Considering the damper her opinion put on his career choice, it's all the more surprising that Kibbe kept trying, albeit unenthusiastically, to go back to school. Both times he enrolled at Austin Community College, the goal was to study design. "It never really clicked," he confesses. That is, until Kibbe got a constructive reality check from a teacher. Marc English is internationally known for his groundbreaking work in corporate identity, packaging and branding and is past president of American Institute of Graphic Arts chapters in Boston and Austin. You've probably seen his work in packaging he's designed for Whole Foods (he likes to focus on companies that have cultural value instead of, he notes, cars and soda pop).
But the design guru is also famous for being brutally honest, particularly with his students. So when Kibbe turned in a branding campaign for his design communication class and English told him, "You can do better," the student was energized. "It was the first time somebody hadn't said something like: 'Good work, you did it to the best of your abilities,'" Kibbe says. "It was eye-opening." And that's how English meant for his student to take the remark. "I'm a hard-ass," English says. "I want to get them ready for the real world, where the competition is fierce."

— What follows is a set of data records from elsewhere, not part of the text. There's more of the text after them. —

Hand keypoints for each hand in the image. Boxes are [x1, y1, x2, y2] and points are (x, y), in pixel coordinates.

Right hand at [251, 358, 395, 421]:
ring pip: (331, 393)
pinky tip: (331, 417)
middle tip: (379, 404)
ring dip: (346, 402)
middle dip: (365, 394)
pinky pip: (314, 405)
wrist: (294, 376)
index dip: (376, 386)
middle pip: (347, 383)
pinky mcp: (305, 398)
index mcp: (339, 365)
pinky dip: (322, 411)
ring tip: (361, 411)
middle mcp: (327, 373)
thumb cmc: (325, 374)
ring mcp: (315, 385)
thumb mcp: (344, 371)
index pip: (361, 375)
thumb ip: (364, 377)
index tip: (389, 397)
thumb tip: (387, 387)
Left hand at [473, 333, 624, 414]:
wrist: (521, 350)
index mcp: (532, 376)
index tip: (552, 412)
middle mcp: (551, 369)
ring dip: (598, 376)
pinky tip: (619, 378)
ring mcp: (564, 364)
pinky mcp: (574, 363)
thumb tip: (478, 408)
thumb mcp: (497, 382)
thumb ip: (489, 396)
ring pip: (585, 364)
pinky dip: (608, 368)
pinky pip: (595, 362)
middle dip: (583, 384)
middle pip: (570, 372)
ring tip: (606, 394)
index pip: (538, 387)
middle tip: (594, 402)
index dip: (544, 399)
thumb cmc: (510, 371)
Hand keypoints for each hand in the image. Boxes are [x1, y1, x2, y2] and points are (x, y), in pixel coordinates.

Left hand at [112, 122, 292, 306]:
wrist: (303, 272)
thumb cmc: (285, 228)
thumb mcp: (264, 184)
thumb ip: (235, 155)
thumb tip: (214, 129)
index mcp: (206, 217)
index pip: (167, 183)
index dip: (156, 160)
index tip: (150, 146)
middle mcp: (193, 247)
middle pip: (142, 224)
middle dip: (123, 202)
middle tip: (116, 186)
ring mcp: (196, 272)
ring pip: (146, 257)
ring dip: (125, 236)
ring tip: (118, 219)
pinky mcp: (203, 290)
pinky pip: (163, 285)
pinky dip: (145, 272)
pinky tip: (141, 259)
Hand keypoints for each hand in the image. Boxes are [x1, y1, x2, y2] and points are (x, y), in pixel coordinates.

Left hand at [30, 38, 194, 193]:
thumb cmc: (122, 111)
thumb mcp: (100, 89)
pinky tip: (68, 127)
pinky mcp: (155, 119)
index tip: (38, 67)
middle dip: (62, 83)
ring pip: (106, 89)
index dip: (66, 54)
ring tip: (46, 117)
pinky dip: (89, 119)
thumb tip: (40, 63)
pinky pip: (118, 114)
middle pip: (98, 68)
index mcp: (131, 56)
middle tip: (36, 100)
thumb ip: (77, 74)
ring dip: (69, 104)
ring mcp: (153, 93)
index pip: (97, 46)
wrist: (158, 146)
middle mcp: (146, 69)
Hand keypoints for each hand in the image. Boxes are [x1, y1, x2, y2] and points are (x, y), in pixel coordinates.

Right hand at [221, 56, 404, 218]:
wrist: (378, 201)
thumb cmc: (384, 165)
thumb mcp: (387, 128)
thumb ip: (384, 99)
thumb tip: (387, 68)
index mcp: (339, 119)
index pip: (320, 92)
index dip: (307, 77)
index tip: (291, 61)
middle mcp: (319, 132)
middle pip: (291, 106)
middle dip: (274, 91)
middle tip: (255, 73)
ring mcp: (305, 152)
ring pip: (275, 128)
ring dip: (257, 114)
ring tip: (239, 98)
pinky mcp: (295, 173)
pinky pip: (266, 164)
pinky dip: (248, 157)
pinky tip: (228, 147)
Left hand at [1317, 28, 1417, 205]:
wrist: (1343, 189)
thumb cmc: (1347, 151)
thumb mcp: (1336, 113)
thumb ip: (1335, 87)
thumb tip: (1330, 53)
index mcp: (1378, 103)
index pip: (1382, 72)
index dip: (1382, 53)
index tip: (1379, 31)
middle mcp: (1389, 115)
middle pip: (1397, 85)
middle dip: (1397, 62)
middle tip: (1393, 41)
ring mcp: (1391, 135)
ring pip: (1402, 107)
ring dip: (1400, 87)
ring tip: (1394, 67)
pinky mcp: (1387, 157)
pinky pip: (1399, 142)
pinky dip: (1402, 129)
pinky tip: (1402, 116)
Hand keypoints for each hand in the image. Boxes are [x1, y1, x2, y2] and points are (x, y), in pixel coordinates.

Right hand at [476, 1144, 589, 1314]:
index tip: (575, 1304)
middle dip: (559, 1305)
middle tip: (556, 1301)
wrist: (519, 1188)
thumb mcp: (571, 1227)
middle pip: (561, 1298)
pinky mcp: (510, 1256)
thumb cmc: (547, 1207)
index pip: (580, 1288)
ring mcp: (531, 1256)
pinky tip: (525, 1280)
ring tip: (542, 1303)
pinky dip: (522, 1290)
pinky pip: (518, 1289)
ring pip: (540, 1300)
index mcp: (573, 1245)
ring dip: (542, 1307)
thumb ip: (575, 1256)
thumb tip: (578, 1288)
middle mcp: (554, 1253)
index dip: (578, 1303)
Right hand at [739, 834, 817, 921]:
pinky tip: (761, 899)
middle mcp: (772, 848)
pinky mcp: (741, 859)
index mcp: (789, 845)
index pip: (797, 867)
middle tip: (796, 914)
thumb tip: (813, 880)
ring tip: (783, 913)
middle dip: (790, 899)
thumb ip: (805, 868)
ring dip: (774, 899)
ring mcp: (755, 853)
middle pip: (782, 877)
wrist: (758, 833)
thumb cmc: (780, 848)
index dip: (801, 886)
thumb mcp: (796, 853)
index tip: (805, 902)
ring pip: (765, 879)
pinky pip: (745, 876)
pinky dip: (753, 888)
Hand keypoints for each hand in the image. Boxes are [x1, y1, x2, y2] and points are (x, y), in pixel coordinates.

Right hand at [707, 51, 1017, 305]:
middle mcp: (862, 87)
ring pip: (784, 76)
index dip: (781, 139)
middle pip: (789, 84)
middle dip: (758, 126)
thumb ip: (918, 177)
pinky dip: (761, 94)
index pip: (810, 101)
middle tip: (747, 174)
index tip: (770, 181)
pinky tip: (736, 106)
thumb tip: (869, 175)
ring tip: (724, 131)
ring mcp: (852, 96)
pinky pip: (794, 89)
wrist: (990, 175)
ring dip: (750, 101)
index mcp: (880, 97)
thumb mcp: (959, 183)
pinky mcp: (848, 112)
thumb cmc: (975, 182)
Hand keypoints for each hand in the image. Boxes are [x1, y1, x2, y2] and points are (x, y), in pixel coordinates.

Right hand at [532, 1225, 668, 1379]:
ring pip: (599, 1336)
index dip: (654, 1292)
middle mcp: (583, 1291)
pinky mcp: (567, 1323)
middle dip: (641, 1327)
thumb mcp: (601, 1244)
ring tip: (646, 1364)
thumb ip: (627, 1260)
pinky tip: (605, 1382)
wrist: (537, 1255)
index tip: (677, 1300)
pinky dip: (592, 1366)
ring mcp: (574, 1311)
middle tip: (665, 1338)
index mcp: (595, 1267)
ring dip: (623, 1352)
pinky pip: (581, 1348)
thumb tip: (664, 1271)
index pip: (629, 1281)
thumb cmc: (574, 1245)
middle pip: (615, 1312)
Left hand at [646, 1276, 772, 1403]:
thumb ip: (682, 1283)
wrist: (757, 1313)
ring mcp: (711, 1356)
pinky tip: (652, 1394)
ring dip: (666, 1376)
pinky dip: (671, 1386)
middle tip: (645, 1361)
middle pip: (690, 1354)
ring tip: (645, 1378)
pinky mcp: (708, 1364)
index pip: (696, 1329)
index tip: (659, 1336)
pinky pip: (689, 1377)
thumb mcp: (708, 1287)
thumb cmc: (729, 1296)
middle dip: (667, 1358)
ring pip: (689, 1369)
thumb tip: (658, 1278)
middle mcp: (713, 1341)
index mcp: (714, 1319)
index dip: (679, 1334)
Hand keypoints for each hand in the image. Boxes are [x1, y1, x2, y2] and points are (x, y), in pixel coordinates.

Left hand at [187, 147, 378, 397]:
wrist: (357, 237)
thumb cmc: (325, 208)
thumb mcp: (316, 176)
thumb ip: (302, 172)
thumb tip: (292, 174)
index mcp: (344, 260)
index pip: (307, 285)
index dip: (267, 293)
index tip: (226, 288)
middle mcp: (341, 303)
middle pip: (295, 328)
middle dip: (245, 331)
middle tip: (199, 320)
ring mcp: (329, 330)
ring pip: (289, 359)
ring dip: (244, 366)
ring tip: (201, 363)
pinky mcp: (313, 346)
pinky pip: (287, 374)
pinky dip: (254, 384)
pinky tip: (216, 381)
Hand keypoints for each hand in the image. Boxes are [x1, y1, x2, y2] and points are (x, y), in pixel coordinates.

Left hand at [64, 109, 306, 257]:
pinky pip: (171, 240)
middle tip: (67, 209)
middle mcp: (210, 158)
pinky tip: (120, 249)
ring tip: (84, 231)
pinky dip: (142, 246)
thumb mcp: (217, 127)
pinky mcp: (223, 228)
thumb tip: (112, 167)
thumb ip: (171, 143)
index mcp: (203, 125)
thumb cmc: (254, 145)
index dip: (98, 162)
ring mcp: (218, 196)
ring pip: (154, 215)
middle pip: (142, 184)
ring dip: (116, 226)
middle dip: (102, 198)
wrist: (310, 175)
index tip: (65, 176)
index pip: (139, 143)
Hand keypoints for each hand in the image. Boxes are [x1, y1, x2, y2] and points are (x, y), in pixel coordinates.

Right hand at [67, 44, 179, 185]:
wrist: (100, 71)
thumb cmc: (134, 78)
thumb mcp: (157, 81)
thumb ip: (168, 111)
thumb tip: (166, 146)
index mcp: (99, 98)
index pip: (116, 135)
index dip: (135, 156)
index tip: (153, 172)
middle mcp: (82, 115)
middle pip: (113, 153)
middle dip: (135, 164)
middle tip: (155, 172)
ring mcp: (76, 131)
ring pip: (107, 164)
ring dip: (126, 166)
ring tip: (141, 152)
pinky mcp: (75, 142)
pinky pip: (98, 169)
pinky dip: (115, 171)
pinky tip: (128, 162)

Kibbe has since faced the real world and has noticed it could use improvement. "People in the design world don't communicate with each other," he notes, so he cofounded an arts cooperative to bridge gaps in the creative community. The Creative Workers Union sponsors lectures, mixers and the Ink Slingas Ball, a two-day event where print work is on sale for less than $50. Kibbe is doing his part to make the real world more fun, ever mindful that, like his teacher said, he can always do better. "Marc created quite a challenge," says Kibbe, "that I am now grateful for."